What struck me is this: when he was president, there was endless debate about Bill Clinton. Was he a liberal at heart who tacked to the center for pragmatic reasons, or was he essentially a moderate? Was he wasting his prodigious political talents, or was campaigning all he really knew to do well anyway? Did he revive liberalism from its decline, or validate the Reagan Revolution?
But nine years after he left office, as his presidency begins to recede into history and his party has passed to new leadership, this much is clear: it doesn’t matter anymore what Clinton’s intentions were, or what his talents were, or what he believed in. It doesn’t matter anymore who was up or who was down in his Administration, or who leaked what to which newspaper, or how he went about making decisions. It doesn’t matter who the public blamed or what the polls said. It doesn’t matter what Clinton said, either – we remember a few stock phrases (other than the embarrassing ones about his various scandals, probably his most enduring line was his campaign’s standing reminder to then-candidate Clinton that “It’s the economy, stupid”).
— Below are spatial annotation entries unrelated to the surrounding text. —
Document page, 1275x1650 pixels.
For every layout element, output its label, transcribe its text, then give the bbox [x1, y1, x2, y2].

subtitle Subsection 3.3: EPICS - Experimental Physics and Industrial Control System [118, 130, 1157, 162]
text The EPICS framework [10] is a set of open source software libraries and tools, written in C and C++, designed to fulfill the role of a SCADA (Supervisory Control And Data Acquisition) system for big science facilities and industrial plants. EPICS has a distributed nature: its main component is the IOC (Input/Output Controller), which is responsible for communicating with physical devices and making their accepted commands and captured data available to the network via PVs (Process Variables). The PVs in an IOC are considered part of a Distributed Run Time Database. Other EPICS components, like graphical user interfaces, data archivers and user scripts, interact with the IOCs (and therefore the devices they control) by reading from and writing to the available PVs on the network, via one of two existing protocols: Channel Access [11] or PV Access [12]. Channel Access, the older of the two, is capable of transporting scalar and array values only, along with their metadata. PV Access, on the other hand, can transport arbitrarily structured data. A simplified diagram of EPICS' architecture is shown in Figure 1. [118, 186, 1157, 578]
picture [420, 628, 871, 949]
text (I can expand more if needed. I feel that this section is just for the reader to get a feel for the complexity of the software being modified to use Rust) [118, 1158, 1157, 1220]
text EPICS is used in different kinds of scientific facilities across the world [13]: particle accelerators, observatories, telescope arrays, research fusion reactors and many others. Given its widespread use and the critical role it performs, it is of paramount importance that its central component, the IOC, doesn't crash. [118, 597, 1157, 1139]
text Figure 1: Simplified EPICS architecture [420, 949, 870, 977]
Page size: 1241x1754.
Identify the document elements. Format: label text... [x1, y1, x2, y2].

What matters from the Clinton Administration is what the president and his Administration did, and what it failed to do. Thus, for example, Clinton’s fiscal and economic legacy was not Hillarycare or the BTU tax, which went nowhere, nor was it the Contract with America, but rather an essentially centrist set of compromises with the GOP that yielded income tax hikes, capital gains tax cuts, welfare reform, fits of spending restraint but few spending cuts, major free trade agreements like NAFTA and GATT, and a series of both regulatory and deregulatory bills on the workplace, private securities litigation, and the financial markets. The book isn’t closed yet on the ripples from that era, but the decisions made, the bills passed, the judges appointed, the wars fought and unfought, etc., are done, and as historians debate President Clinton’s legacy, that is what they will examine. The same will be true of George W. Bush.
And the same will be true of Barack Obama. Obama is known for his eloquence, but little he says is remembered the next day, and still less will live on after him. Obama spends much of his days pointing fingers of blame – at the Bush Administration, at Congressional Republicans – but blame is not a legacy. Obama’s true intentions are subject to as much debate as Clinton’s or George W. Bush’s, or for that matter FDR’s or Lincoln’s, but only his record will really matter.
Which ought to give him pause. Obama entered office with an unprecedented base of support in Congress – even FDR didn’t have a filibuster-proof majority in his first year in office – and yet it is hard to think of a modern two-term president who accomplished less, either legislatively or in international affairs, than Obama in his first year. Even Clinton, for all the frustrations of his first year in office, got his tax hike package passed.
Unlike Clinton or Bush, Obama’s political obituary is far from written. But we should not lose sight of the fact that when it is, all the rhetoric and the news cycles will pale in comparison to that awful question: what did you do with the time that was given to you?